Most of us go through our daily lives worrying about petty concerns. When am I going to buy a present for a child’s birthday party this weekend? When am I going to fit in my weekly grocery store trip? When can the plumber come out to fix the dripping faucet? These worries are mainly focused on time, rather than the resources needed to accomplish them. Luckily, with two parents working, my family has the means to live right now without worrying about how we are going to afford the endless daily expenses. For households in the grasp of unemployment, these tasks take on a whole new meaning. I would argue it is even more challenging to be unemployed in Brookline given the high cost of living and general affluence that permeates throughout the town.

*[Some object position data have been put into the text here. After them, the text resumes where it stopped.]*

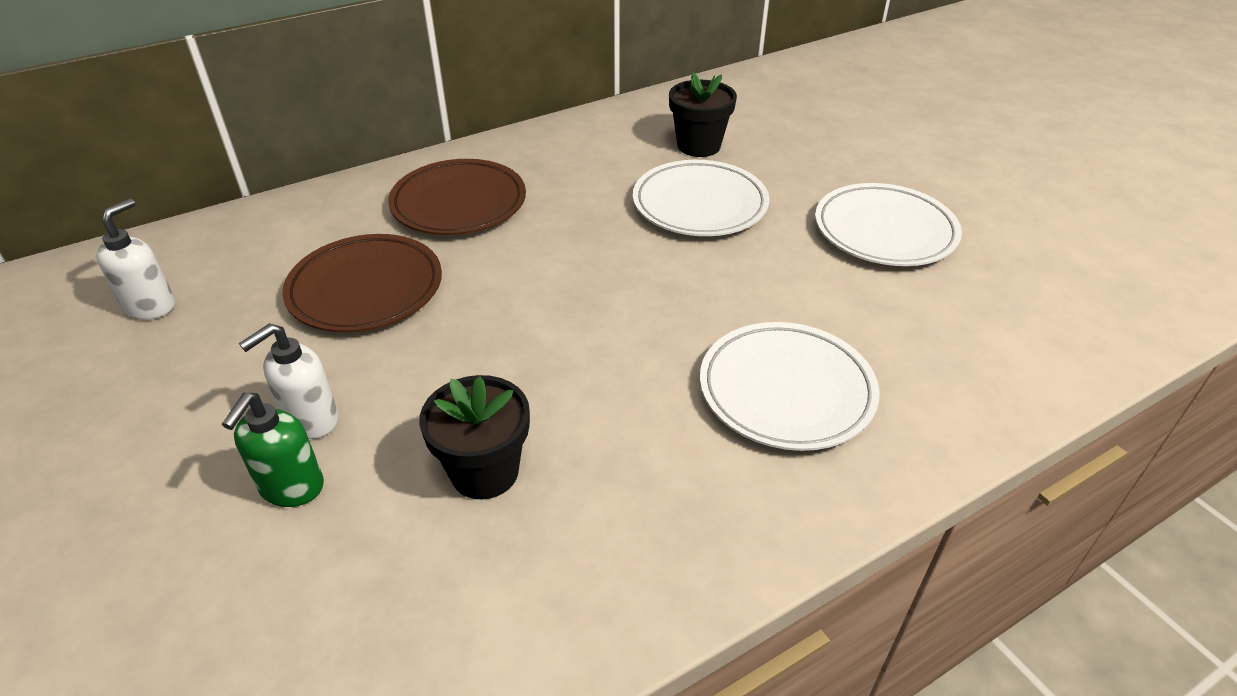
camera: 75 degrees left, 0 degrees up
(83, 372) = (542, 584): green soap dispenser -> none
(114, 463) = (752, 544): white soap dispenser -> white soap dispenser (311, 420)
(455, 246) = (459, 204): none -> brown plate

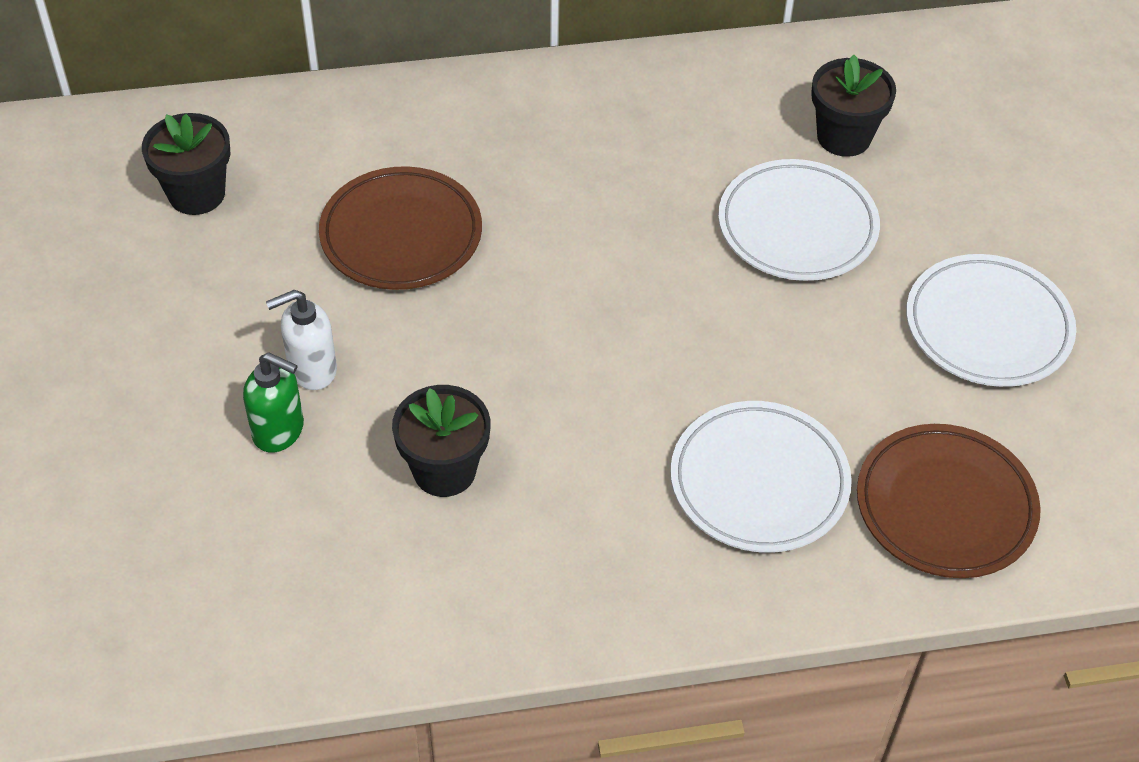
camera: 20 degrees right, 10 degrees up
(151, 306) = (196, 194): white soap dispenser -> black flower pot
(291, 488) = (279, 431): green soap dispenser -> green soap dispenser turned 105 degrees counterclockwise
(459, 204) = (532, 147): brown plate -> brown plate (945, 506)

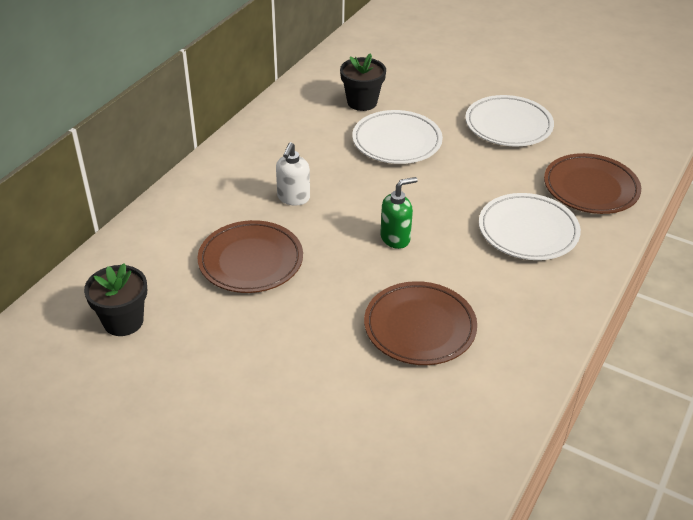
camera: 50 degrees left, 10 degrees down
(279, 431) = (329, 376): green soap dispenser -> green soap dispenser (395, 238)
(311, 369) = (301, 341): white soap dispenser -> white soap dispenser (293, 198)
(444, 470) = (419, 327): black flower pot -> brown plate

Recently, I ran into an acquaintance after picking up my daughter from school. I know this man only casually through school pick-ups and drop-offs, but we got to talking, and he proceeded to tell me that he recently lost his job. He was in the process of applying for other jobs, as well as filing for unemployment. Money was clearly tight, and you could sense the urgency in his voice and an eagerness to get back into the working world. It took a lot of courage for him to be so candid about his situation to a relative stranger like me and I was moved by his strength and determination. Clearly, this was a man who did not have a problem putting his pride aside and asking for help– a difficult, but very wise and emotionally healthy move.

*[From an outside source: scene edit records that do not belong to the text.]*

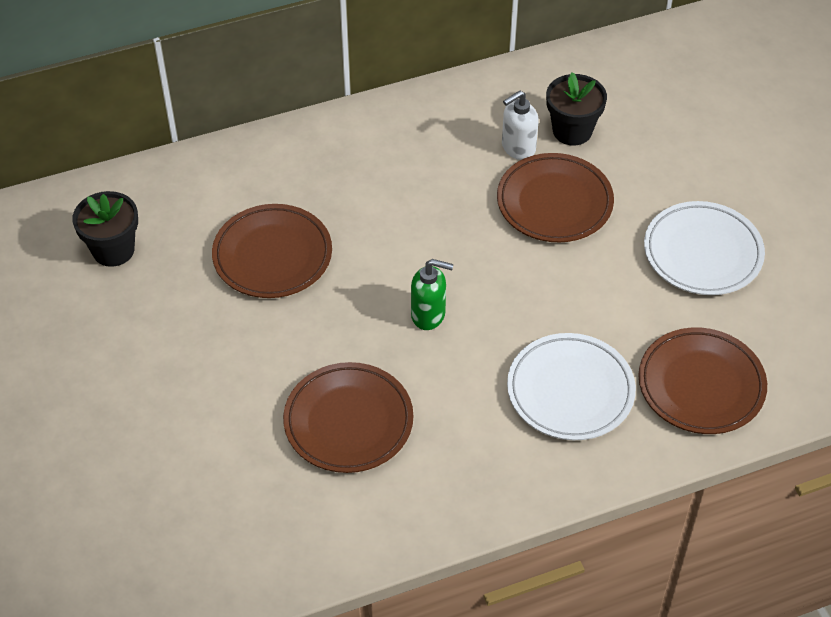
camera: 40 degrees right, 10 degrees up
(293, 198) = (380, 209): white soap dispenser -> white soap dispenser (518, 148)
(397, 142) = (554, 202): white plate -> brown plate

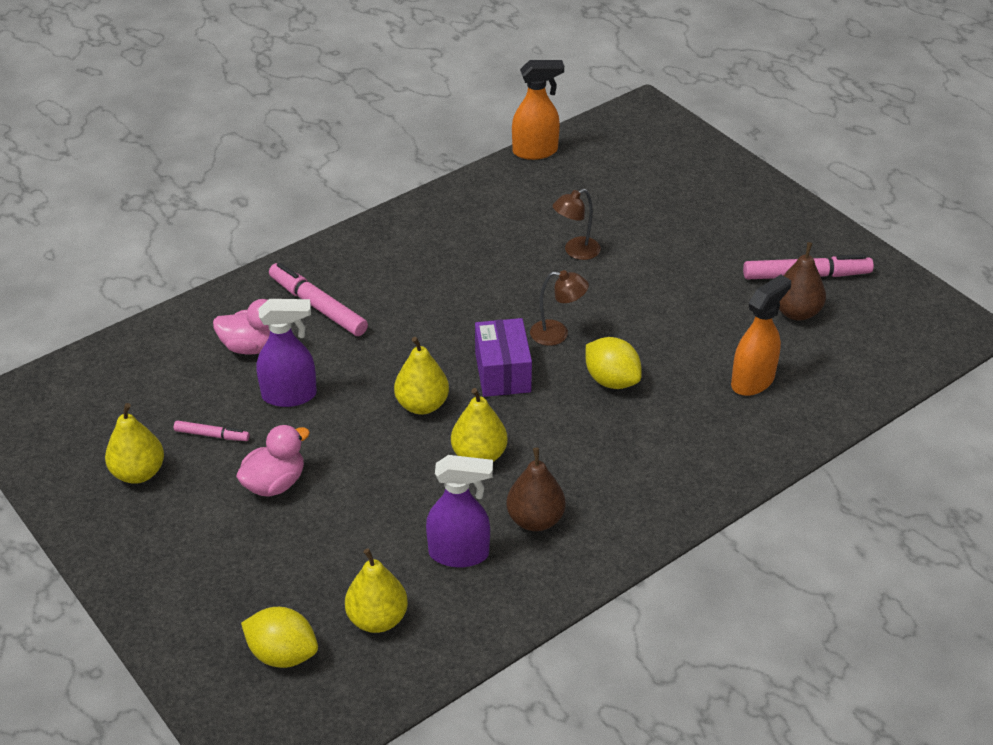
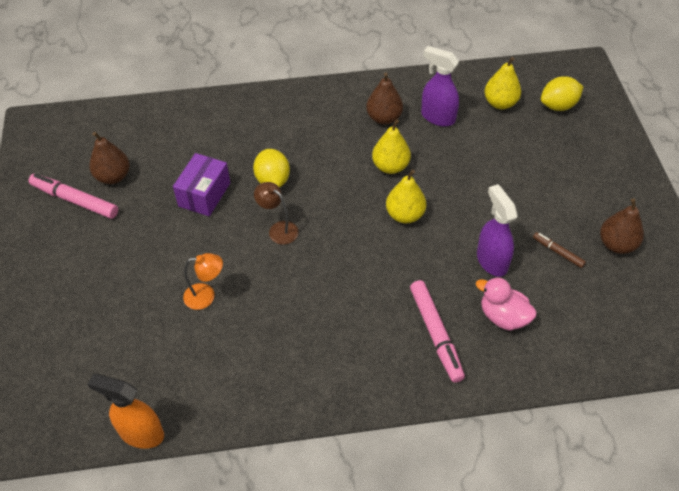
camera: 150 degrees left, 10 degrees up
(138, 473) = (616, 244): yellow pear -> brown pear
(212, 435) = (558, 252): pink marker -> brown marker
(274, 483) = (527, 200): pink duck -> none
(282, 654) = (558, 106): yellow lemon -> yellow lemon turned 75 degrees counterclockwise
(290, 395) = (491, 261): purple spray bottle -> purple spray bottle turned 45 degrees clockwise
(502, 372) = (336, 216): purple box -> purple box (204, 194)
(576, 251) = (206, 296): brown lamp -> orange lamp
(753, 381) = (190, 144): orange spray bottle -> none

I shared with him my professional background and told him I would be happy to look at his resume and pass it along to anyone I thought might be able to help. He was grateful, and by the end of the conversation we had exchanged contact information and had a follow-up plan of sorts in place. He went on to tell me how challenging a time this was for his family and his sorrow that soon if things did not change, he would have to take his children out of activities that they loved doing simply because of the costs.

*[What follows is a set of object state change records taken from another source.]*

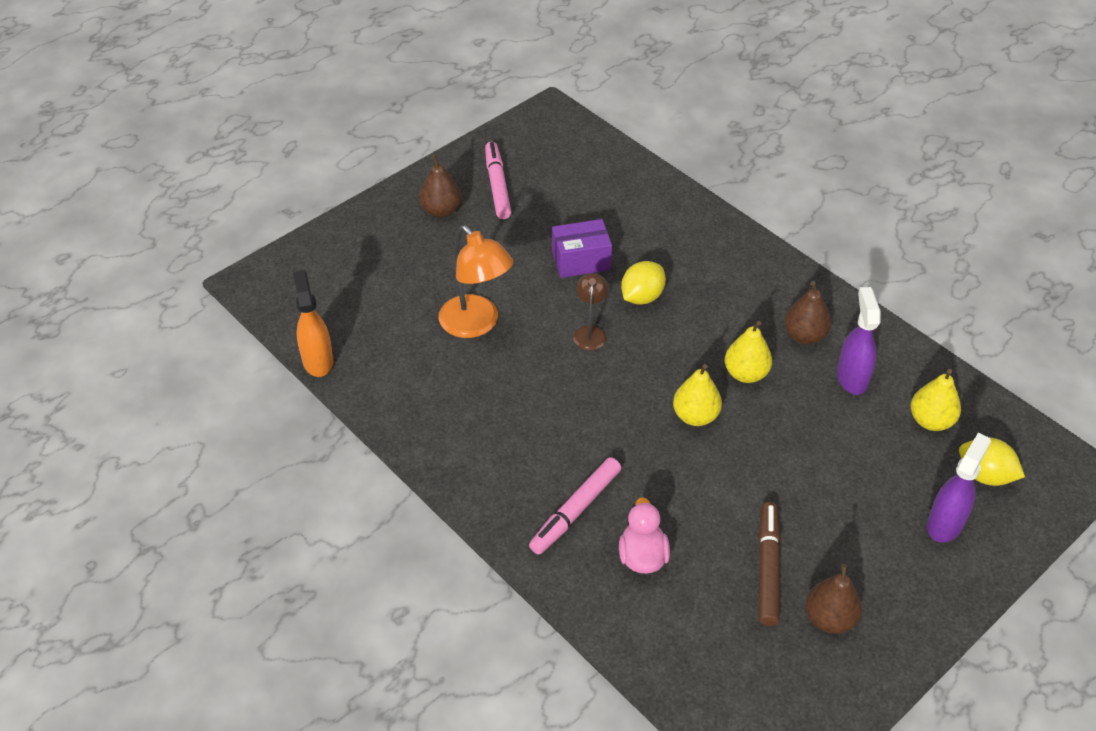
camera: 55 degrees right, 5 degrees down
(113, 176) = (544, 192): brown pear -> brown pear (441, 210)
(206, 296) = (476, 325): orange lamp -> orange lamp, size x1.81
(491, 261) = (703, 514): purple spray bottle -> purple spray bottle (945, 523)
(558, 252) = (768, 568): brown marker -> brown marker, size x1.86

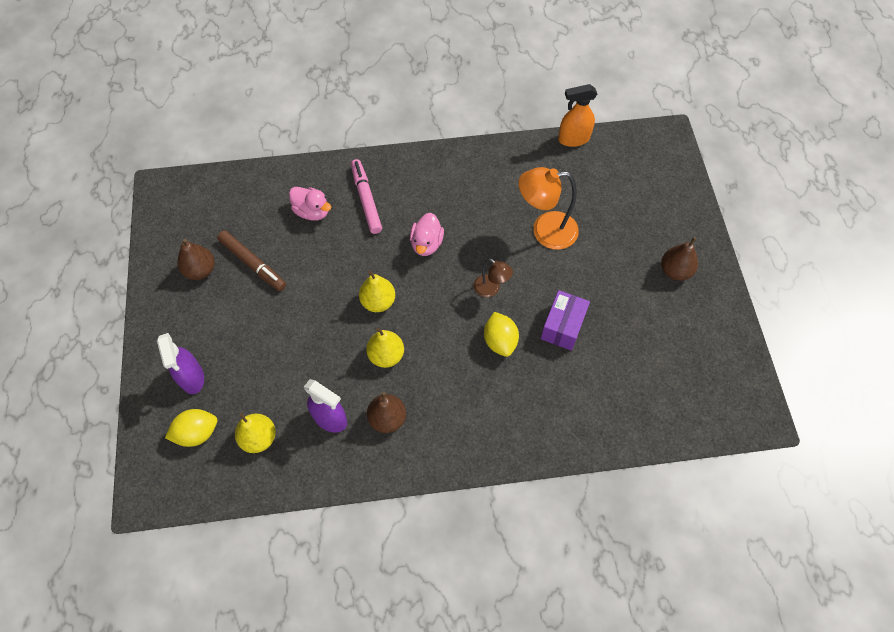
camera: 125 degrees right, 15 degrees up
(318, 360) = (573, 139): orange spray bottle -> orange spray bottle turned 150 degrees clockwise
(497, 185) = (682, 322): pink marker -> none
(584, 416) = (426, 244): none -> pink duck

A few days ago, I ran into the man again. I told him that I had sent his resume to a few contacts, but had not heard back yet. Again, he thanked me and then we started talking about afternoon and weekend plans. I was headed to a sports store to buy lacrosse equipment for my daughter who is signed up to play town lacrosse this spring. He was heading to BJ’s Wholesale Club to buy all he could before canceling his membership. “When you are unemployed, $50 a year for membership is just too much to spend,” he said. Here I was about to spend $50 on athletic paraphernalia for an activity that my daughter might not even enjoy. It struck me just how thin the line is between everything being ok and everything beginning to fall apart.

Despite having not yet found a job, I have to believe that this man’s willingness to share his story and to openly network will serve him well. We should all take a page out of his book and network on behalf of others. Given that the vast majority of people find jobs through their personal and/or professional contacts, every person has the power to help someone who is unemployed by just sending an email or making a phone call. Take the time and do it. Your connection could be the one that makes a meaningful difference in someone’s life.